◆ Textabschnitt:
------------------------

Josh sagte, dass zwei von den sieben Aerotek-Arbeitern aus seinem Team bei General Motors in Detroit entlassen wurden, wo sie 28 Dollar pro Stunde oder mehr verdienten. Sie zogen nach Chattanooga um als Zeitarbeiter mit zwölf Dollar die Stunde anzufangen.

Viele, die durch das mühsame Einstellungsverfahren von Volkswagen durchkommen, können die geistige und körperliche Erschöpfung, die der Produktionsprozess ihnen aufzwingt, nicht aushalten. "Zwanzig bis vierzig Leute pro Woche gehen wieder" sagt Josh. "Es ist ein sehr harter Job."

Während die Lackier- und Karosseriewerkstätten, wo viele der Zeitarbeiter anfangen, schon ordentliche Schwerarbeit verlangen, ist die Montage die härteste Abteilung des Werkes, erklären die Arbeiter. "Ich bin seit Anfang August hier und ich habe noch keine Autokarosserie berührt", sagt Josh. "Sie stellen sicher, dass du bereit bist, denn die Montagearbeiten sind absolut irrsinnig."

------------------------

◆ Datensatz:
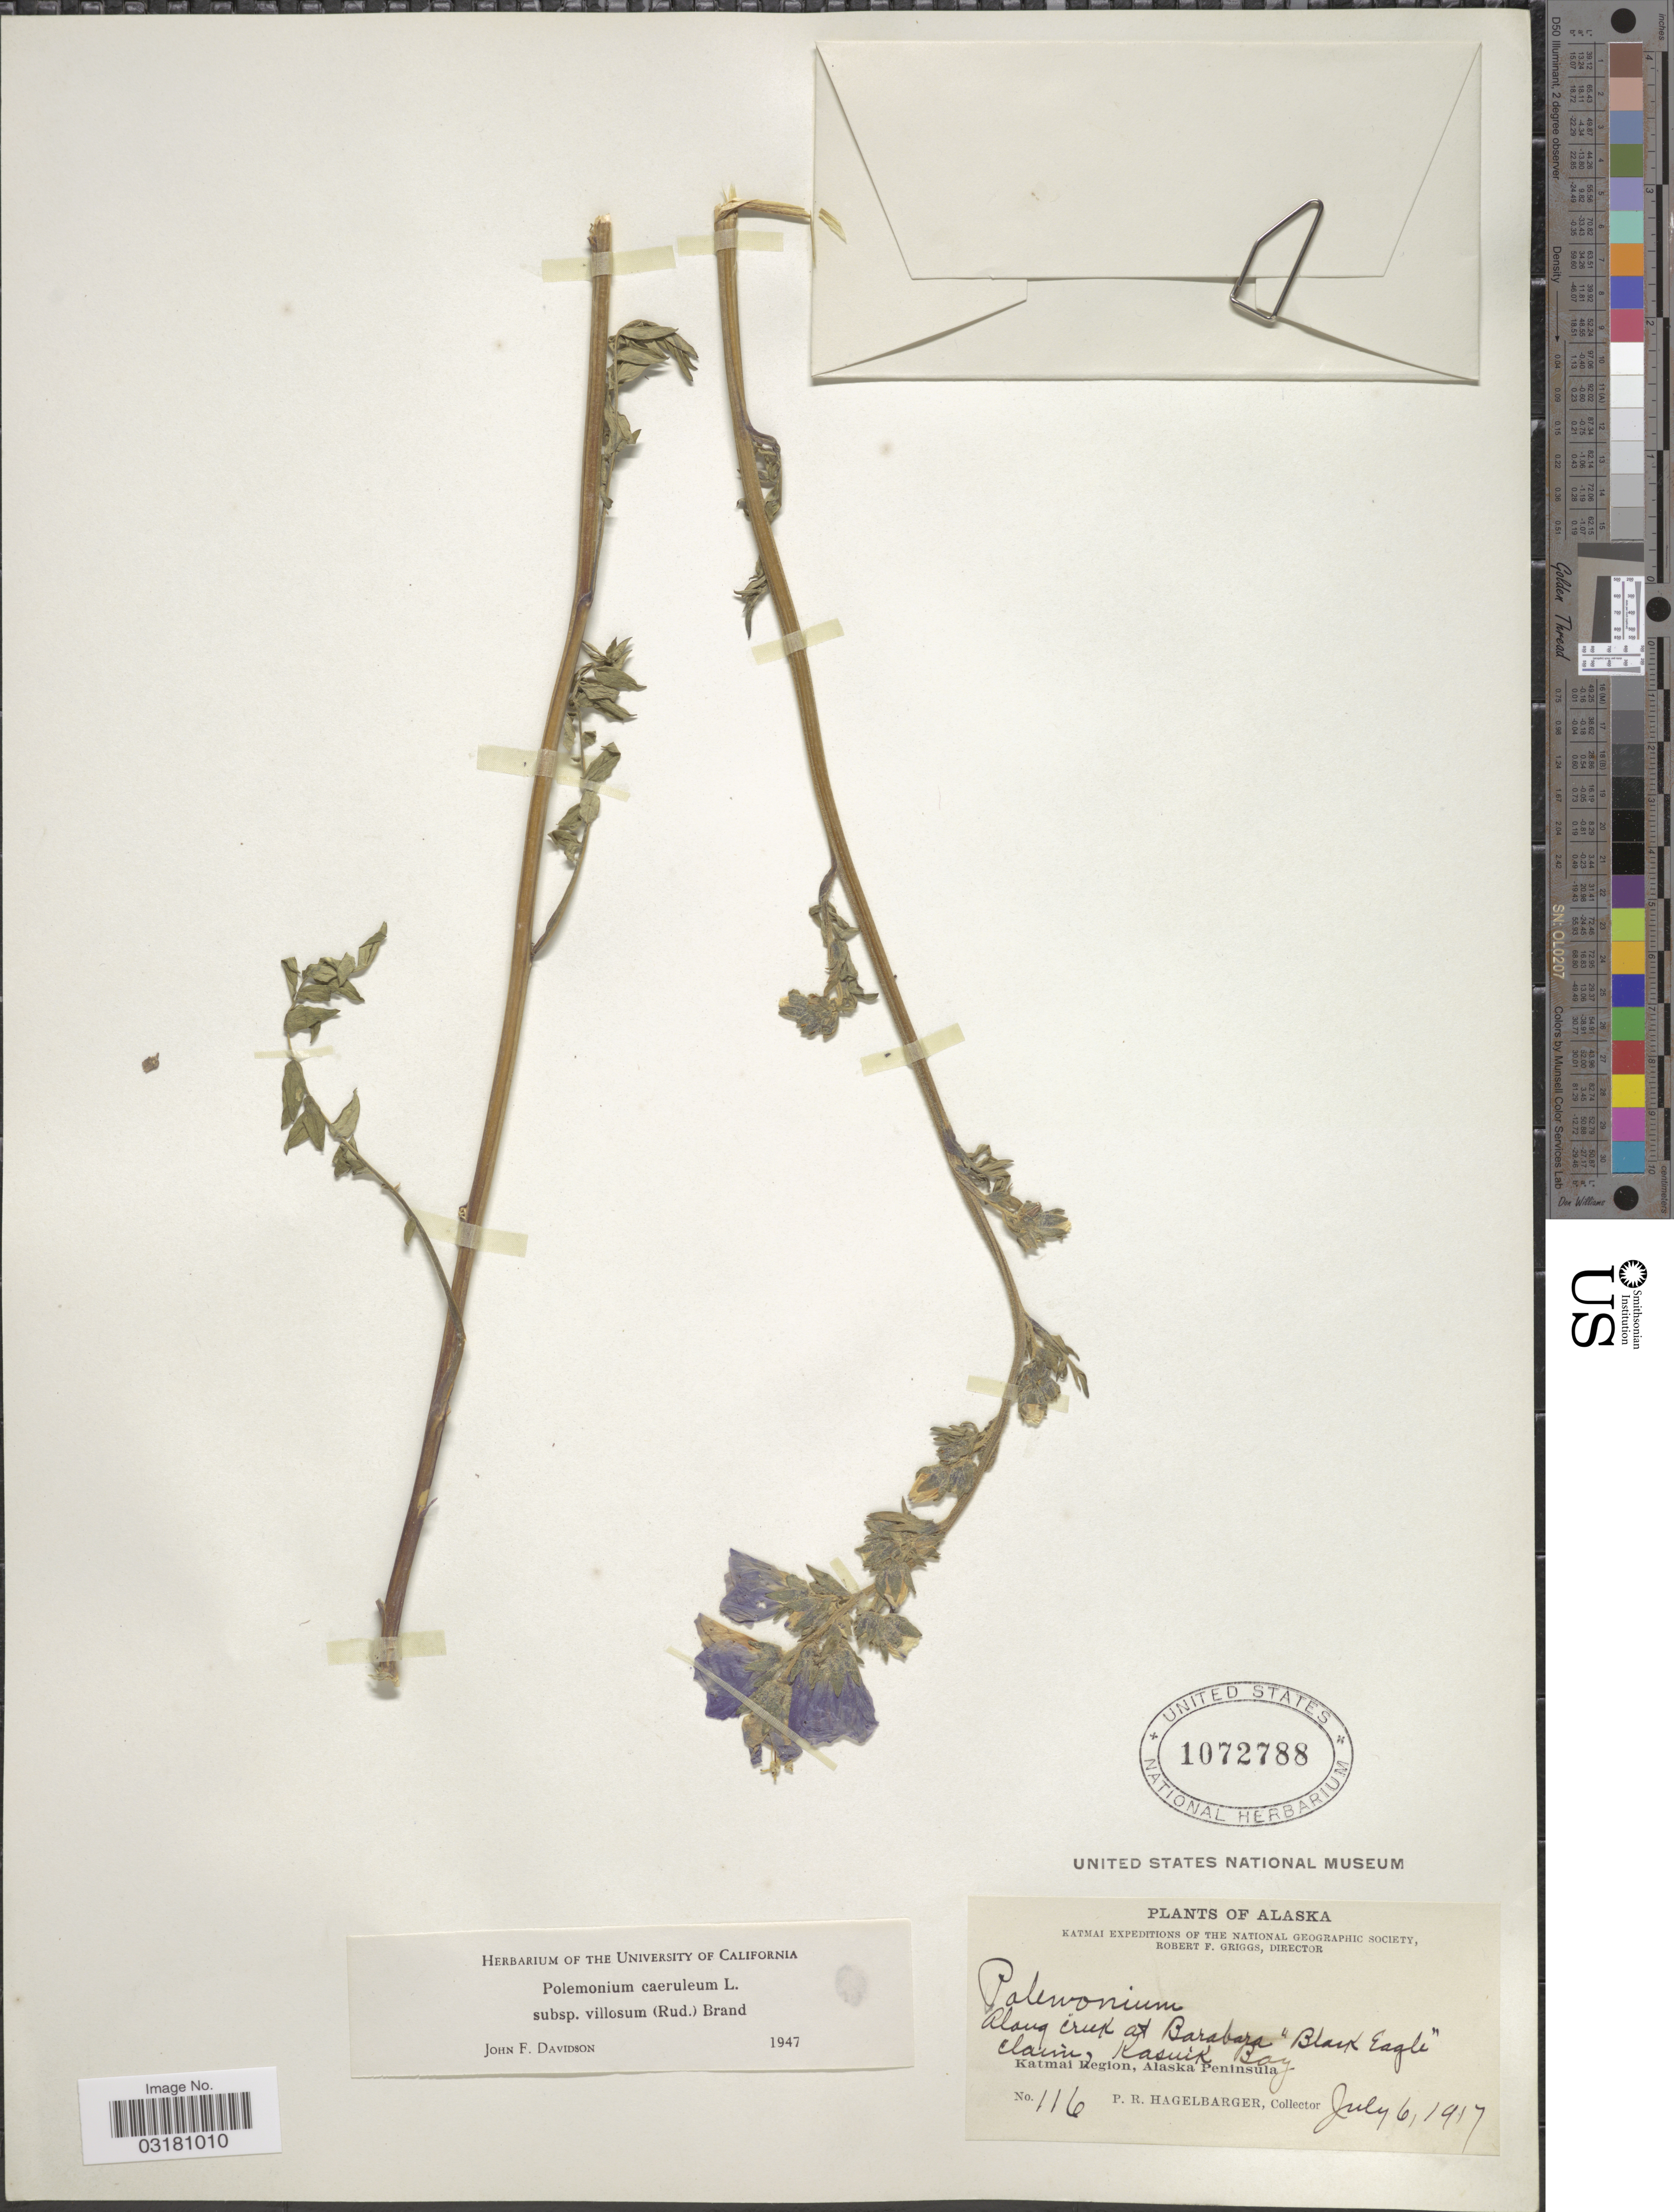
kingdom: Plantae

------------------------

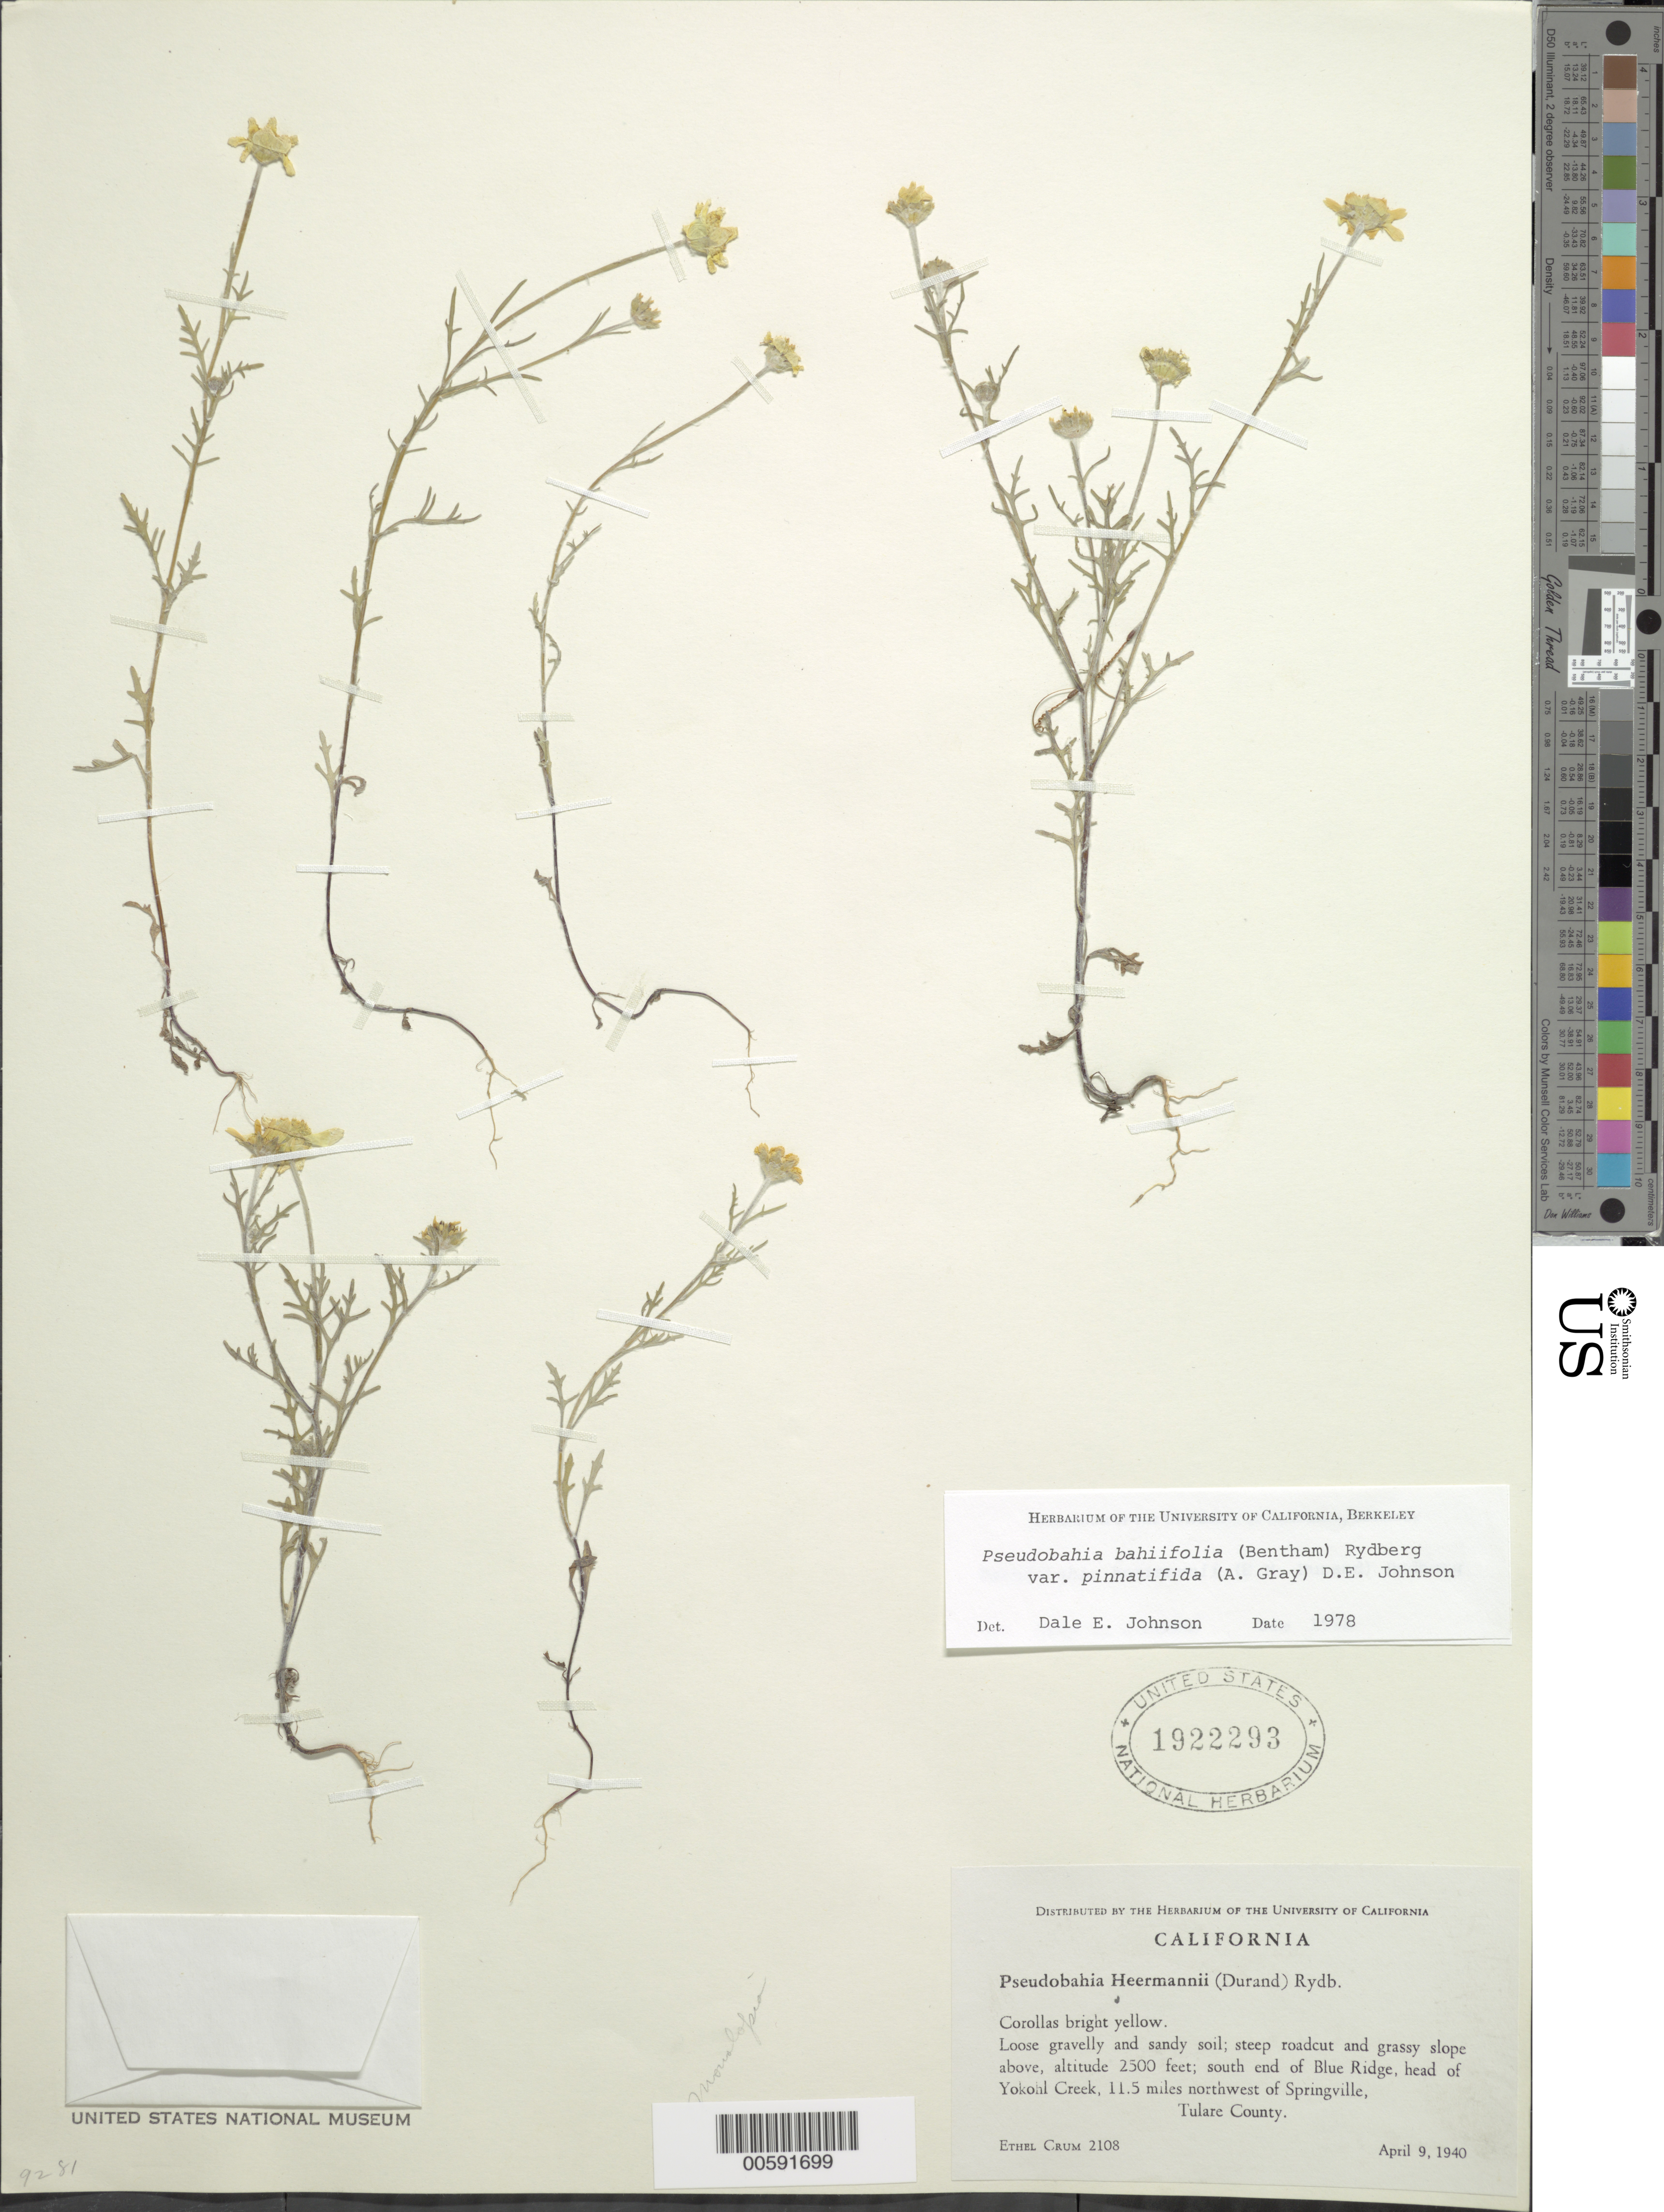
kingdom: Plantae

------------------------

◆ Arbeitsauftrag:
Schreib im Text über die Zeitarbeiter bei Volkswagen das Stück von „Josh sagte, dass“ bis einschließlich „die Stunde anzufangen.“ erneut ab und benenne dabei „General Motors“ in „Chrysler“ um.

◆ Ergebnis der Übung:
Josh sagte, dass zwei von den sieben Aerotek-Arbeitern aus seinem Team bei Chrysler in Detroit entlassen wurden, wo sie 28 Dollar pro Stunde oder mehr verdienten. Sie zogen nach Chattanooga um als Zeitarbeiter mit zwölf Dollar die Stunde anzufangen.